---------- Passage to read
You are here

Running the Matcher on multiple PDBs

2 posts / 0 new
Last post
Running the Matcher on multiple PDBs
#1

I'm having issues getting the Matcher to run. My .flags file looks like this (file names changed):

-s PDB1.pdb

-s PDB2.pdb

-match:lig_name LIG

-match:scaffold_active_site_residues POS.pos

-match:geometric_constraint_file CST.cst

-extra_res_fa PARAM.params

-ex1

-ex2

-use_input_sc

Both PDBs are in the same directory, and the Matcher runs fine in that it will get a number of matches for PDB1.pdb, but then it just ends... see:

protocols.match.output.PDBWriter: 2 upstream hits and 0 downstream hits for geom cst 2

protocols.match.output.PDBWriter: A total of 62 models were written for match group 77 in 1 files.

protocols.match.output.PDBWriter: beginning writing cloud for group 78

protocols.match.output.PDBWriter: 22 upstream hits and 29 downstream hits for geom cst 1

protocols.match.output.PDBWriter: 1 upstream hits and 0 downstream hits for geom cst 2

protocols.match.output.PDBWriter: A total of 30 models were written for match group 78 in 1 files.

apps.public.match.match: Matcher ran for 38726 seconds, where finding hits took 38646 seconds and processing the matches took 80 seconds.

I'm wondering what I'm doing wrong, and any help would be appreciated. I'd rather not have to run it individually for each PDB I have.

Thanks!

Category: 
Post Situation: 
Thu, 2016-02-18 08:50
Jhreed

The matcher is a little bit different than other Rosetta protocols. In particular, it's not really set up to be able to input multiple starting structures in a single run. (That is, only running on the first PDB is the intended behavior.)
--------------------
### Work order
Write the next part of the forum thread about running the Matcher on several PDB files, starting right after its last sentence.
---------- Data section
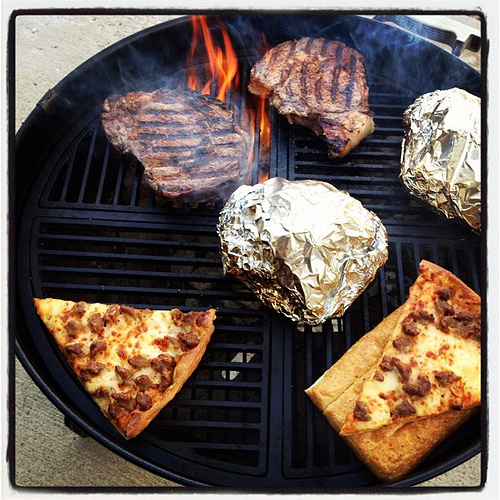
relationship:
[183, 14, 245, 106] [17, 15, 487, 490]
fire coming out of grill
--------------------
---------- Data section
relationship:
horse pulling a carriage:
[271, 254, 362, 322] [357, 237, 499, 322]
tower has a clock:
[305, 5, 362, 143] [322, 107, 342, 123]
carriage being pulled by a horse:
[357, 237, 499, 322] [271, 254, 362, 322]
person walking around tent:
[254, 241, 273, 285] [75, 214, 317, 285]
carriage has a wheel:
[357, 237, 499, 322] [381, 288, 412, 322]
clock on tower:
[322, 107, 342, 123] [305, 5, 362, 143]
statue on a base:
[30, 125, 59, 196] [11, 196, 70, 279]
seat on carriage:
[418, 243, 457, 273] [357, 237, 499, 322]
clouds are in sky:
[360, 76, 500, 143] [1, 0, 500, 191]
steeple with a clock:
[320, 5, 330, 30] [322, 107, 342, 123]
--------------------
### Response
However, it *is* the general use case for the matcher to run on a large number of starting structures. But the way this is normally done is by launching multiple matcher runs on each structure. You don't necessarily need to manually do this, though. I'd recommend using something like a shell script to iterate over a list of PDBs and then launch each job. For example the bash script:

for pdb in PDB*.pdb; do
    ~/Rosetta/main/source/bin/match.linuxgccrelease @options.txt -s ${pdb}
done

 

Will iterate through all the pdbs in the current directory named like "PDB*.pdb" (that is, everything which is listed with a "ls PDB*.pdb" and then launch match jobs one after the other, filling in the "${pdb}" with the actual filename of the PDB file.

You can, of course, get more complicated than this, which is useful if you want to split up the jobs on multiple processors.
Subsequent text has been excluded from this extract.